_Work to complete_.
Continue the Pat Benatar singles piece below, starting after its last sentence.

My mother and the life guards were apparently not too aware of this little trick or I’m sure the horrible incident that happened would’ve been nipped in the water logged bud.
As it was, no one knew what I had been up to or that I had perfected this little trick. So it was my big debut to show my mother the newest thing her multi talented little boy could do.
I yelled to her, “Look Ma! I can swim in the deep end.” I jumped off the ledge, I turned mid air, my mouth came crashing down on the edge of the pool shoving my bottom teeth practically through my chin. There was blood and screams and fast reactions and my utter embarrassment that my big debut did not go as planned.
After that, my mother took me to swimming lessons and it only took two lessons and I was swimming harder and faster than any of those 3 year olds in the class. Since that summer, I became a very good swimmer; I was even on the high school swim team for about two seconds.
I still have a little scar from that swimming debacle but even better; I still have all the Pat Benatar memories and songs to go along with it.
THE SONGS
Now you know how I discovered each of Pat’s first three albums. Those albums –
In The Heat Of The Night, Crimes Of Passion and
Precious Time are what spawned the songs that make up
The Singles 1979-1981.
There are a number of Pat comps out there that usually include most of the songs here, but I wanted a full on singles compilation. The problem with that is Pat has had about 32 singles and that just doesn’t fit on one disc. Plus like most of the other people who I have made comps on, there are so many great songs that aren’t singles, and in Pat’s case some of my favorite songs from those albums ended up as the B-sides to the singles. So with that in mind, I began putting together a compilation that would include the A side and B-side of the single. I figured since I would already have to make multiple discs I might as well make them interesting. So in all there are four of the Pat Benatar The Singles compilations – this one,
1982-1985, 1985-1989 and
1993-2003. This is, of course the first.
“I Need A Lover” was the very first single ever released by our Patty Patty. It’s a John Cougar song and he actually released it at about the same time as she did. It’s so strange to think I used to sing along with this song and had absolutely no idea what it was about or even what she was saying in the verses. Thankfully, I grew up and now really understand the song; “I Need A Lover that won’t drive me crazy/someone who knows the meaning of ‘Hey hit the highway’”. Pat apparently loved the song as it was something a woman wouldn’t normally sing and it definitely had the hard-edged attitude she was trying to get across.

_Dataset extract_.
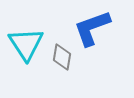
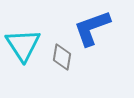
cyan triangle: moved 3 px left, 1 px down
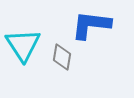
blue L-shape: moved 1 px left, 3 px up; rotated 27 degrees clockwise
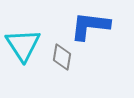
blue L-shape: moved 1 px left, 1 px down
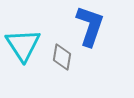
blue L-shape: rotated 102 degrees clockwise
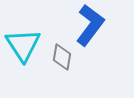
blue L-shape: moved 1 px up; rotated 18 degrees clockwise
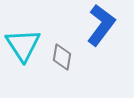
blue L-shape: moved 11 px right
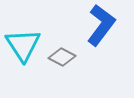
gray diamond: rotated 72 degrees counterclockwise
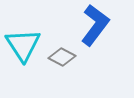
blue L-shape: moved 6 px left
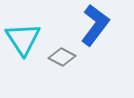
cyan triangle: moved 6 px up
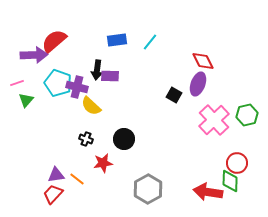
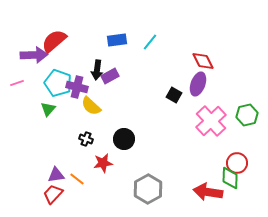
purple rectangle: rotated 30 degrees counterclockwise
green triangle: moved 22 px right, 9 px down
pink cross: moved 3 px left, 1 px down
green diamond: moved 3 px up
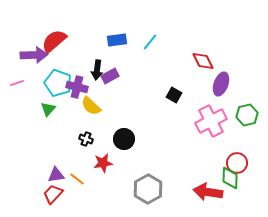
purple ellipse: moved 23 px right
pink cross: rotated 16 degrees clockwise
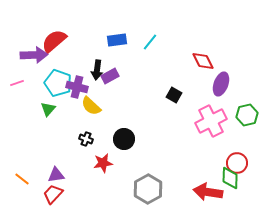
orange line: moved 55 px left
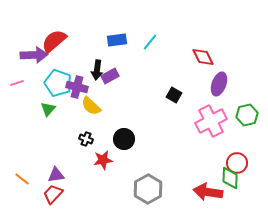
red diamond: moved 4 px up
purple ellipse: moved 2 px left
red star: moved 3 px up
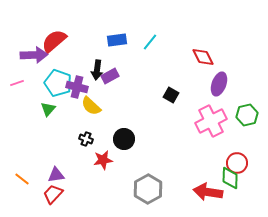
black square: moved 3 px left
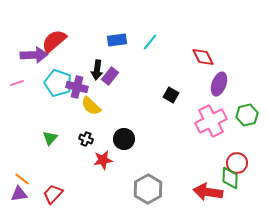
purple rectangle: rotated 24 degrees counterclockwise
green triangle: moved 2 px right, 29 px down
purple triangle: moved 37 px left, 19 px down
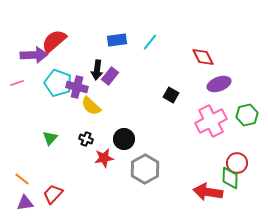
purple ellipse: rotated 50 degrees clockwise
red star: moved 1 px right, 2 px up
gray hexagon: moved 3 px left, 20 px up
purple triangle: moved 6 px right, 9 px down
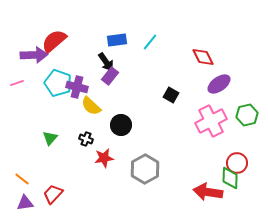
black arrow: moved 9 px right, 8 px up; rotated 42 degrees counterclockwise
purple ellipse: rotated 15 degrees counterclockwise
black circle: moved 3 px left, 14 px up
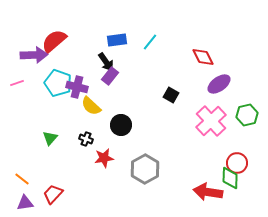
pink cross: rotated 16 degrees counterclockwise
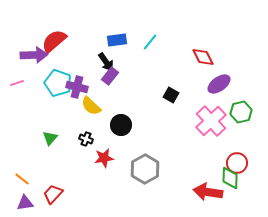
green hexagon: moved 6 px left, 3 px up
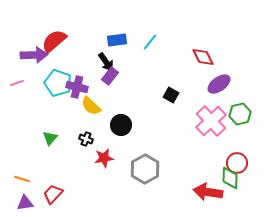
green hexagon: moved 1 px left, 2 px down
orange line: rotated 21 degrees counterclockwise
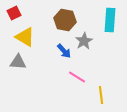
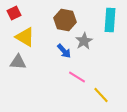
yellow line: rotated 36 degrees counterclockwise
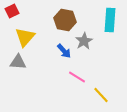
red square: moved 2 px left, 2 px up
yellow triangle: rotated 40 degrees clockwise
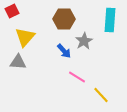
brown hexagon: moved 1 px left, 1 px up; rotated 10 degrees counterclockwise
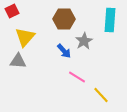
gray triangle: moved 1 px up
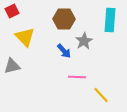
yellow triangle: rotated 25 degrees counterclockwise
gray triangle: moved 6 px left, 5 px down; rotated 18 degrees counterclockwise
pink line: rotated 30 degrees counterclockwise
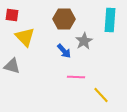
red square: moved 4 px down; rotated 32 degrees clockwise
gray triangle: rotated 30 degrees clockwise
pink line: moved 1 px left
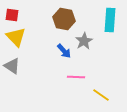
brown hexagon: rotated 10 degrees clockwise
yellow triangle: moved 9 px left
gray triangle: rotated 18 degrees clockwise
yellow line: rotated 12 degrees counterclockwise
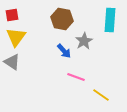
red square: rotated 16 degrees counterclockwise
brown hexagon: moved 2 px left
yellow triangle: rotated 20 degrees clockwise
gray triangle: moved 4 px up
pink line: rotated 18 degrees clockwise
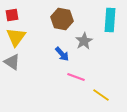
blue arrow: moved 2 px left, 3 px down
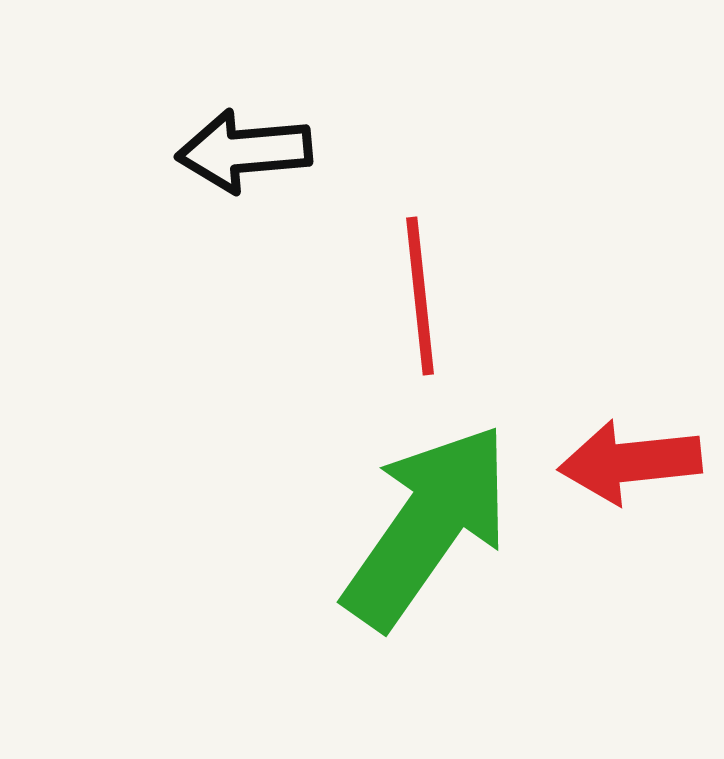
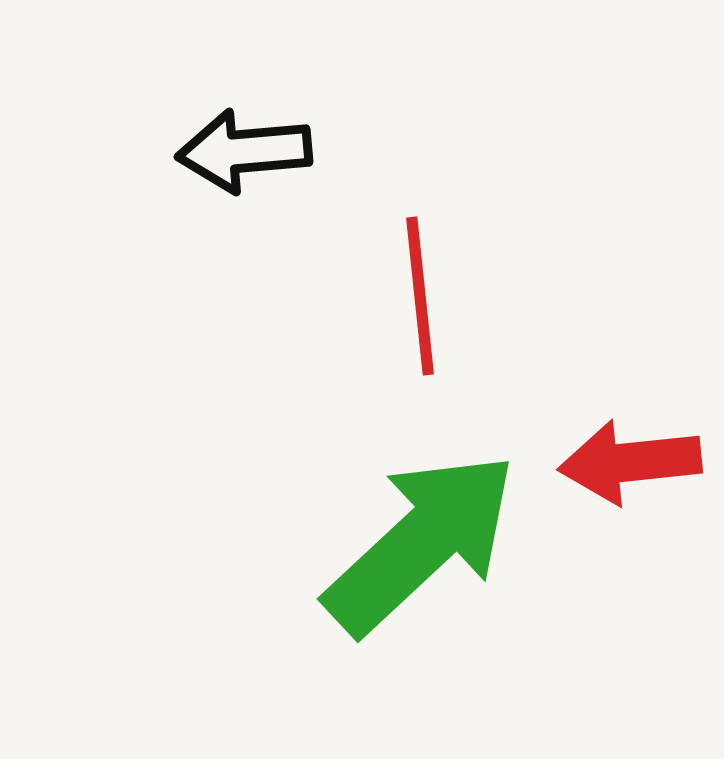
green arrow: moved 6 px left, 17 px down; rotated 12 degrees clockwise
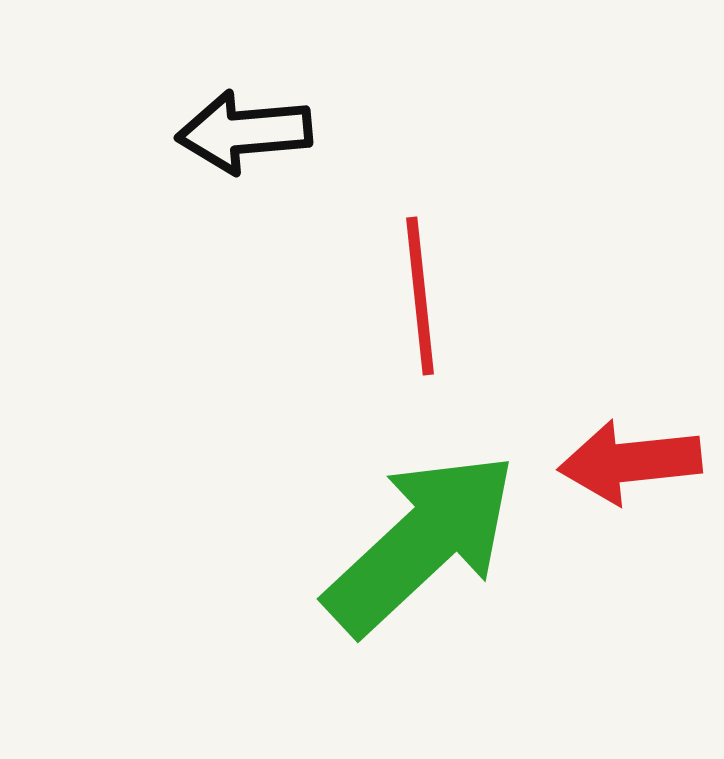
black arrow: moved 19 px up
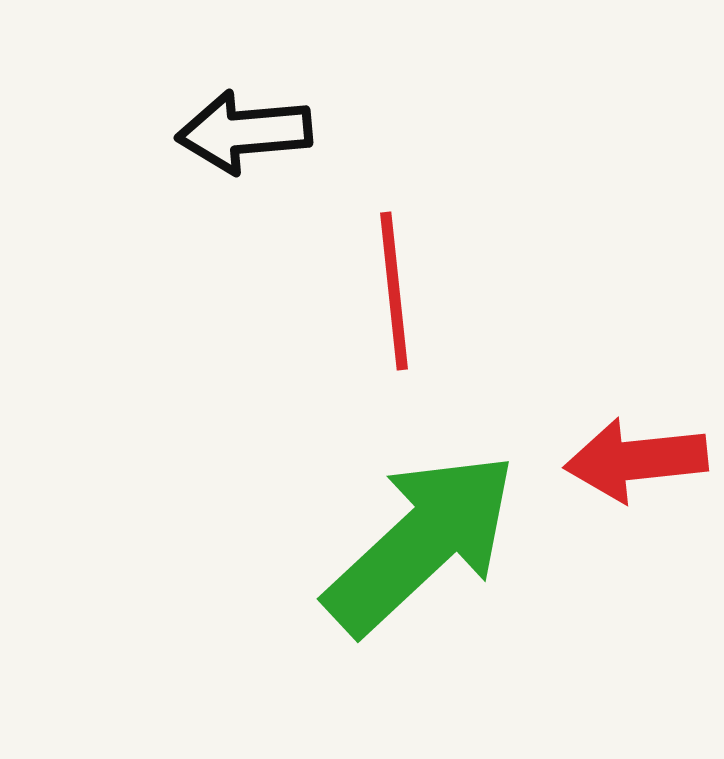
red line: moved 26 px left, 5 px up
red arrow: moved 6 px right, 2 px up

_The output_.
“I’ve been walking the streets in the evening/racing through this human jungle at night/I’m so confused my mind is indifferent/hey I’m so weak won’t someone shut off the lights/electricity comes through the video/I watch it from this hole I call home…”
The imagery of the song and of the whole
In The Heat Of The Night album is that of deep dark sultry city nights where love or a hot stranger is right around the corner. I loved it! I wanted to live in that little apartment shown on the album cover. Incidentally, it was actually Pat’s apartment at the time. Who knew?
The great thing about making
The Singles 1979-1981 is being able to hear the B-sides along with the singles. It feels like a night of sipping wine and playing 45s only I don’t have to get off my fat ass to turn the records over.
One of my all time favorite songs on In The Heat Of The Night is “Rated X” and that was the B-side chosen for “I Need A Lover.” The combo is one kicking debut single. “Rated X” is a cover of Nick (“Hot Child In The City”) Gilder. Nick had the ability to turn in some of the most sexually blatant new wave of the late 1970s. The song is all about a porn star and her quest for some real loving and Pat’s delivery is great. The song changes pace in the middle as Pat screams, “She wakes up and breaks up/and wonders why love is unkind/she wakes up and makes up/and looks in the mirror to find…” but it’s that killer chorus that sticks to you, “Drinking champagne is a pastime/ making hot love is the main line/money buys love and a white tie/drinking champagne is a past time.”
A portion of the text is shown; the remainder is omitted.